[[ Data for this task open ]]

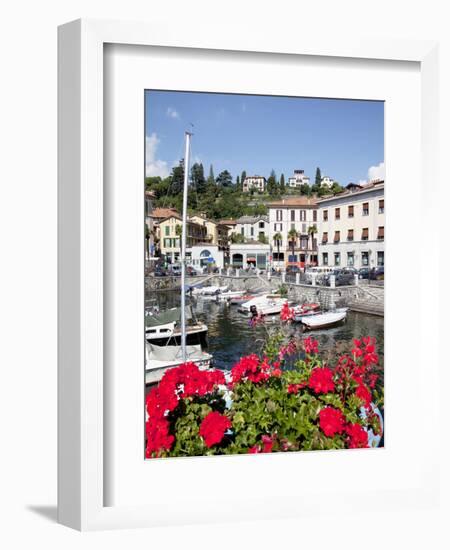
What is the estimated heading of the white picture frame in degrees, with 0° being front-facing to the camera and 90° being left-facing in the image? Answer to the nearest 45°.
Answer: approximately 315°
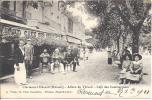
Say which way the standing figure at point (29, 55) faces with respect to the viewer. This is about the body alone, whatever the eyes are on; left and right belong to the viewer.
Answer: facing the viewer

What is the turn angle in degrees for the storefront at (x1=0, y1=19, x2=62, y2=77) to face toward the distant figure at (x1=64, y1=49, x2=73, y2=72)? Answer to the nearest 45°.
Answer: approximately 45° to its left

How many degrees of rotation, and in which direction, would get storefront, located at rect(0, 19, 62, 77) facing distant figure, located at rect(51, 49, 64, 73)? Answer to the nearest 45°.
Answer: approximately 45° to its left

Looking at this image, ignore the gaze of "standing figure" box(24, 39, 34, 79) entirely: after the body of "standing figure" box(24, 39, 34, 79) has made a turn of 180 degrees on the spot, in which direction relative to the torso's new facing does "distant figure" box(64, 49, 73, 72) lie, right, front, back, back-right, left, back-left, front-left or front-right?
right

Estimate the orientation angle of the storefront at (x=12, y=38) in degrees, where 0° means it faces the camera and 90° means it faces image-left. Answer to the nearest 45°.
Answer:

[[ Data for this task closed ]]

- **What is required**: Write out all of the material above word for word, but leave out the pictures.

- **Result**:
What is the estimated heading of the white picture frame in degrees, with 0° being front-facing to the camera and 90° being left-facing in the image? Answer to the nearest 45°.
Answer: approximately 315°
Say which way the standing figure at point (29, 55) faces with respect to the viewer. This is about the body alone, whatever the eyes are on; left and right belong to the viewer.
Answer: facing the viewer

What is the turn angle in degrees for the storefront at (x1=0, y1=19, x2=62, y2=77) to face toward the distant figure at (x1=64, y1=49, x2=73, y2=72)? Answer to the nearest 45°.
Answer: approximately 45° to its left

How many degrees of rotation, and in which direction, would get storefront, located at rect(0, 19, 62, 77) facing distant figure, located at rect(51, 49, 64, 73)? Answer to the nearest 45°.
Answer: approximately 45° to its left

Looking at this image, ignore the gaze of "standing figure" box(24, 39, 34, 79) entirely: after the body of "standing figure" box(24, 39, 34, 79) has made a turn of 180 degrees on the spot, in which direction relative to the torso's new facing does "distant figure" box(64, 49, 73, 72) lie, right, front, back, back-right, left, back-left, front-left or front-right?
right

Estimate the orientation angle of the storefront at (x=12, y=38) in degrees, where 0° means it faces the camera and 90° means it faces image-left. Answer to the nearest 45°.
Answer:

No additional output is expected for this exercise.